● **Supplied material**
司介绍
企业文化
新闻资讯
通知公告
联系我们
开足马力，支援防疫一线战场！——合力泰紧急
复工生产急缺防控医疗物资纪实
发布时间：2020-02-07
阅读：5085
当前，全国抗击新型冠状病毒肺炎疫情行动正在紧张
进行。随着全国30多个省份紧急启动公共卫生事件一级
...
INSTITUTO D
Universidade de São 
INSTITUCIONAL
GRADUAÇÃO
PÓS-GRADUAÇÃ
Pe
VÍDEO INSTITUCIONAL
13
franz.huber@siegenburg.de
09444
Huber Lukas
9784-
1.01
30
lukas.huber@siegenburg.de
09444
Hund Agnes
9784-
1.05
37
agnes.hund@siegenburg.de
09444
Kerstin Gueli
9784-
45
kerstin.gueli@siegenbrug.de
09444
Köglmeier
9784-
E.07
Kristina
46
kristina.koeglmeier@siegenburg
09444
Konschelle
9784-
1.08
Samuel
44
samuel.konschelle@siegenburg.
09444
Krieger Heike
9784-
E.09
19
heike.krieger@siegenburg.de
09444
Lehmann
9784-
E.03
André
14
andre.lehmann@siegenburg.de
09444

● **Exercise prompt**
Tell how many lines in the entries contain the string "siegenburg", and give nothing beyond the number.

● **Answer box**
7